La carriera amministrativa di Nomis proseguì senza scosse fino ai vertici della magistratura piemontese. Presidente del Marchersato di Saluzzo dal 14 giugno 1656, l’11 gennaio 1657 fu nominato presidente del Contado d’Asti e del Marchesato di Ceva e il 31 marzo 1662 presidente del Monferrato e secondo presidente del Senato. Culmine della carriera fu la nomina a primo presidente della Camera dei conti (28 dicembre 1667). All’assunzione di sempre più rilevanti responsabilità politico-amministrative corrispose l’ascesa familiare, testimoniata dall’erezione in contea del feudo di Valfenera (10 gennaio 1666).

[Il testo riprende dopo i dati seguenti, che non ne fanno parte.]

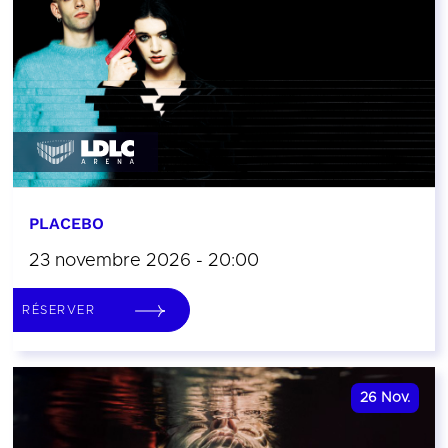
PLACEBO
23 novembre 2026 - 20:00
RÉSERVER
26
Nov.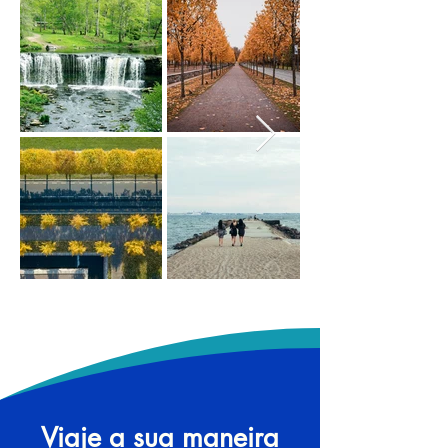
Viaje a sua maneira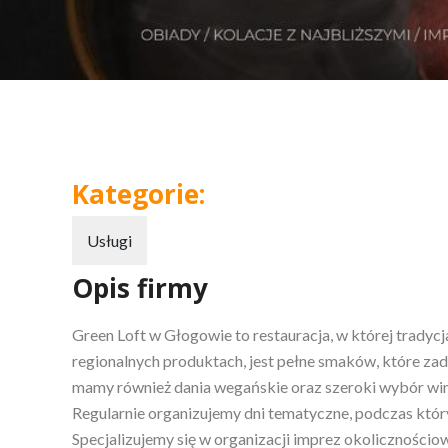
Kategorie:
Usługi
Opis firmy
Green Loft w Głogowie to restauracja, w której tradyc
regionalnych produktach, jest
pełne smaków, które zad
mamy również dania wegańskie oraz szeroki wybór win
Regularnie organizujemy dni tematyczne, podczas któr
Specjalizujemy się w organizacji imprez okolicznościow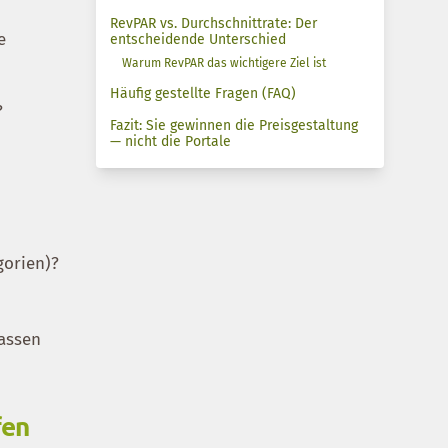
RevPAR vs. Durchschnittrate: Der
e
entscheidende Unterschied
Warum RevPAR das wichtigere Ziel ist
Häufig gestellte Fragen (FAQ)
?
Fazit: Sie gewinnen die Preisgestaltung
— nicht die Portale
gorien)?
passen
fen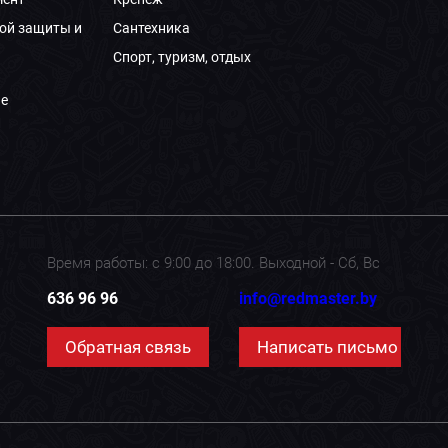
ой защиты и
Сантехника
Спорт, туризм, отдых
е
Время работы: с 9:00 до 18:00. Выходной - Сб, Вс
636 96 96
info@redmaster.by
Обратная связь
Написать письмо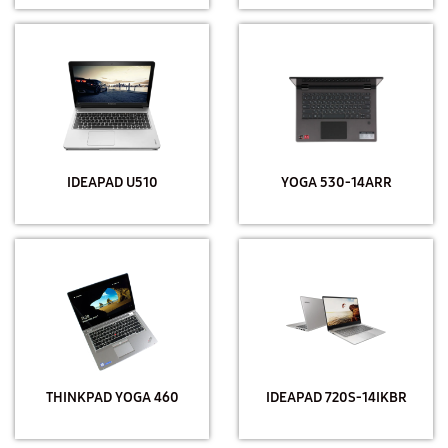
IDEAPAD U510
YOGA 530-14ARR
THINKPAD YOGA 460
IDEAPAD 720S-14IKBR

Morì a Torino l’8 ottobre 1670.
Fonti e Bibl.: A. Bazzoni, La reggenza di Maria Cristina duchessa di Savoia, Torino 1865, pp. 38 s., 323 s.; G. Claretta, Il presidente Gian Francesco Bellezia, Torino 1866, pp. 27, 34, 103 s.; Id., Il municipio torinese ai tempi della pestilenza e della reggente Cristina di Francia, Torino 1869A, pp. 9 s., 25, 174, 186, 207, 213, 221, 243, 248; Id., Storia della reggenza di Cristina di Francia duchessa di Savoia: con annotazioni e documenti, II, Torino 1869B, pp. 192-220, 410-412 e passim; Id., Adelaide di Savoia, duchessa di Baviera e i suoi tempi, Torino 1877, pp. 9, 17-21; G. Claretta, Storia del regno e dei tempi di Carlo Emanuele II duca di Savoia, Genova, 1877-78, I, pp. 13 s., 34 s., 164-167, 195 s., 230, 285-290; II, pp. 413-415, 631-633; C. Dionisotti, Storia della magistratura piemontese, II, Torino 1881, pp. 273, 276, 279, 325, 395; K.T. von Heigel, Die Beziehungen zwischen Bayern und Savoyen1648-1653, inAkademie der Wissenschaften zu München Sitzungsberichte der philosophisch-philologischen und historischen Classe, 1887, t. 2, pp. 127-129; La nunziatura di Fabio Chigi, 1640-1651, a cura di V. Kybal - G. Incisa della Rocchetta, Roma 1943-46, I, pp. 288 s.; M.A. Dellacorna, I lettori dell’Università di Torino ai tempi di Carlo Emanuele I (1580-1630), in L’Università di Torino nei secoli XVI e XVII, Torino 1972, pp. 283-285; M.L. Doglio, Lettere inedite di Emanuele Tesauro, in Studi secenteschi, 31 (1979), pp. 448 s.; Storia di Torino, IV, La città fra crisi e ripresa (1630-1730), a cura di G. Ricuperati, Torino, 2002, ad ind.; Acta Pacis Westphalicae, s. 2B, vol. V, 2, Die französischen Korrespondenzen (1647), Münster 2002, pp. 92, 955, 1003; s. 3, A: Protokolle; III,5: Die Beratungen des Fürstenrates in Osnabrück 5 Mai - Juni 1648, ibid. 2006, p. 41.